Answer:
y = (2/3)y - 2
Explanation:
Linear equations of the form y=mx+b, describe the slope, m, and the y-intercept, b (the value of y when x=0).
Line K
y = -(3/2)x + 1 tells us that it has a slope of -(3/2) and crosses the y axis (x=0) at y = 1.
Perpendicular Lines
Perpendicular lines have a useful property in that they have a slope that is the "negative inverse" of the line they are perpendicular to. If, for example, we were ever asked what is the slope of a line perpendicular to Line L (yes, it happens), we could, with minimal effort, respond "It is the negative inverse of -(3/2)," which is a slope of (2/3).
Line L
We just accidently answered a key question when we found the negative inverse of the slope for Line K, (2/3). That will be the slope of Line L that will make it perpendicular to Line K.

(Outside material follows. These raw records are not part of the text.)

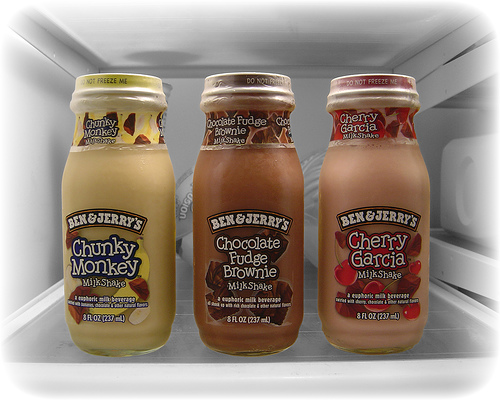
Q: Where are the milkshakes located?
A: In the refrigerator.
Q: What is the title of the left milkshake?
A: Chunky Monkey.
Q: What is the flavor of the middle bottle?
A: Chocolate fudge brownie.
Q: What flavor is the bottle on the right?
A: Cherry garcia.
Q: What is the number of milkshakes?
A: Three.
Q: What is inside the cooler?
A: The jars.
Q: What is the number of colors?
A: Three.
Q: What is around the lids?
A: Seal tape.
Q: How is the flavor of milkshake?
A: Chunky.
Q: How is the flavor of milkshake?
A: Chocolate.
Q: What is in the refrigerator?
A: Milk shake.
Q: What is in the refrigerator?
A: Milkshake.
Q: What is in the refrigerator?
A: Milkshake.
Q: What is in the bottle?
A: Milkshake.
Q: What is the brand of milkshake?
A: Ben & jerrys.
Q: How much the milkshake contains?
A: 237 ml.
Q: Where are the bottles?
A: In fridge.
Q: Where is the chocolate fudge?
A: In middle.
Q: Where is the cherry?
A: On right.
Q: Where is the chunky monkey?
A: On left.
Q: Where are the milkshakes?
A: Glass jars.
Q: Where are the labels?
A: On bottles.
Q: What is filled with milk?
A: The bottles.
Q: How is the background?
A: White.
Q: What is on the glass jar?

Line L will have the form y = (2/3)x + b
This line will be perpendicular to Line K, no matter the value of b. But we want a perpendicular line that goes through point (6,2), so we need to find a value of b that will force it to go through that point.
The role b has in our equation is simply moving it up or down. If b were 0, the line will go through the origin (0,0). If b were 5, it would interect the y axis at 5 (0,5). We could draw a graph and get a pretty good idea what b would have to be for the line to go throgh (6,2), but most prefer the easier route: Use the (x,y) value in the above equation and solve for b. Its easy, and works great:
y = (2/3)x + b for (6,2)
2 = (2/3)(6) + b
b = 2 - (2/3)*(6)
b = 2 - 4
b = -2
The equation for Line L is thus: y = (2/3)y - 2
See the attached graph. Included are equations [marked Demo Line 1 and 2] with 2 random values of b (1 and 0), in order to:
- demonstrate how b impacts the line, and
- suggest try using DESMOS as a free online graphing tool.